NATURAL SOCIETY By Alvin Lowi
Society is the natural outcome of a population of autonomous, naturally-behaving human beings each endowed with a unique creative spirit of their own while cooperating with their fellows. We can only guess how that spirit inspires and animates any of them specifically. They own the benefit of the doubt. But we can see the results in terms of the institutions and practices that derive from their voluntary associations and evolve as they accommodate the eccentricities of others in order to maximize the satisfactions they get from accommodating their own.
What does such a society look like? There has never been one to observe. To date, politics has been a significant factor in shaping the macroscopic outcome of individual human behavior at the personal level. The intrusion of politics with its intrinsic reliance on coercion invariably alters the naturally volitional behavior of the subjects.
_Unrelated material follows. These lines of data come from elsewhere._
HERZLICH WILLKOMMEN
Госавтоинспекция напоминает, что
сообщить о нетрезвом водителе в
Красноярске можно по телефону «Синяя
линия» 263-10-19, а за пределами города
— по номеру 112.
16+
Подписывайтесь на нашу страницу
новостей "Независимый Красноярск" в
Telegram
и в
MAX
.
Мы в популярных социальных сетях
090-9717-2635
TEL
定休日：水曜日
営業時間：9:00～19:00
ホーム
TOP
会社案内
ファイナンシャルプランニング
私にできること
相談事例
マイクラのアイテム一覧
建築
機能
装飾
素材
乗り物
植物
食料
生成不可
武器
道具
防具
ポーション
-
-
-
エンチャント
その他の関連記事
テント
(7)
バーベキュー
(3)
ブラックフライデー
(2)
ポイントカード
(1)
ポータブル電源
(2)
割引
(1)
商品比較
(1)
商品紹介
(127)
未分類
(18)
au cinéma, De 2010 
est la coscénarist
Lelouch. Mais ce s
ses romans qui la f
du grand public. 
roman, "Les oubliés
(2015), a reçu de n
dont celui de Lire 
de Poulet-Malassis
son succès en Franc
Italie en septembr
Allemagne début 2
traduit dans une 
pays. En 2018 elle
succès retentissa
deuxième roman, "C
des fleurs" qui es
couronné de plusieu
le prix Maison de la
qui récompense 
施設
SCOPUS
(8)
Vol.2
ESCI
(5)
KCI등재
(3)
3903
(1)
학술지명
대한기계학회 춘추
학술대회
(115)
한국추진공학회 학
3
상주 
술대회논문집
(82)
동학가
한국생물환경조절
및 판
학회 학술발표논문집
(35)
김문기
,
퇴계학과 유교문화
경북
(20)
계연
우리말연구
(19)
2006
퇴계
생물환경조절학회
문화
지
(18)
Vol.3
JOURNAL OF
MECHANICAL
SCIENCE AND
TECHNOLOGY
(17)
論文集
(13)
Human individuals acting entirely on their own recognizance under entirely natural conditions are seen to be volitional and profit-seeking. Some would say selfish to the point of greed, but that judgment says more about the critic than the subjects. When these people are acting economically, they are making choices, which express their personal values over which they are each the sole authority. There is no substitute for these subjective values in the formation of a stable and productive social outcome.
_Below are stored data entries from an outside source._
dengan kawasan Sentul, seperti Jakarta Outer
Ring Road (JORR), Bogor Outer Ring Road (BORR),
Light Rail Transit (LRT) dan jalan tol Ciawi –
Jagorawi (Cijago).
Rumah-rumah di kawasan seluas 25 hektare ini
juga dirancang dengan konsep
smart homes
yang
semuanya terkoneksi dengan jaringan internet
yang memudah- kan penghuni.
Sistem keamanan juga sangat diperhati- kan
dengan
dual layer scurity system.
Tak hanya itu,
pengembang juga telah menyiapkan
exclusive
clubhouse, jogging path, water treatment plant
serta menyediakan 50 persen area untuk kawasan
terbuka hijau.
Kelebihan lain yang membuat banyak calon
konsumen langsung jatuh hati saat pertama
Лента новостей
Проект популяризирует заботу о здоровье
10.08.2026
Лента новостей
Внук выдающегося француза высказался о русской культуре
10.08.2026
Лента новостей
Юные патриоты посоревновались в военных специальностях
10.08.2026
Inasmuch as each participant in the natural society is moved under the impetus of his own values, each and every participant is an entrepreneur directing his energies locally via private enterprise in pursuit of his dreams of the future. Accordingly, there is no legitimate place for the wage-slavery that is the common practice today. As entrepreneurs in their own rite, they learn to specialize their interests and form voluntary associations with others similarly disposed to leverage their efforts and improve their chances of gainful employment of their preferred occupations. Still, they act when and only when they expect to improve their circumstances as they see them. Since their counterparts in exchange do likewise, exchange takes place only when all parties to it expect to profit. Hence, all parties to such transactions are winners, at least to some degree. Were this a game, it would have no losers. And there would be more wealth in existence after each event than before. That increment in wealth from production is known as capital. And inasmuch as each worker is an entrepreneur, every transaction involving the consumption of goods and services that must be produced beforehand generates more capital than the value of all goods and services consumed. This outcome is the hallmark of a truly creative society.
In the large, this behavior, is voluntary but anonymous. It is expressed via systems of voluntary exchange facilitated by the creation of universal money and credit. These phenomena constitute universal, impersonal vessels of value acceptable to all participants. They enable the channels of trade that give rise to the phenomena known as free markets. Free markets nurture the myriad, autonomous enterprises that offer the goods and services that gratify every human want and need imaginable by every human person imaginable. And the profits created thereby add to the capital available to create, launch, build and operate new enterprises for more of the same ad infinitum. That is the result, referred to here as the natural society in which every person is an entrepreneur who generates capital of his own.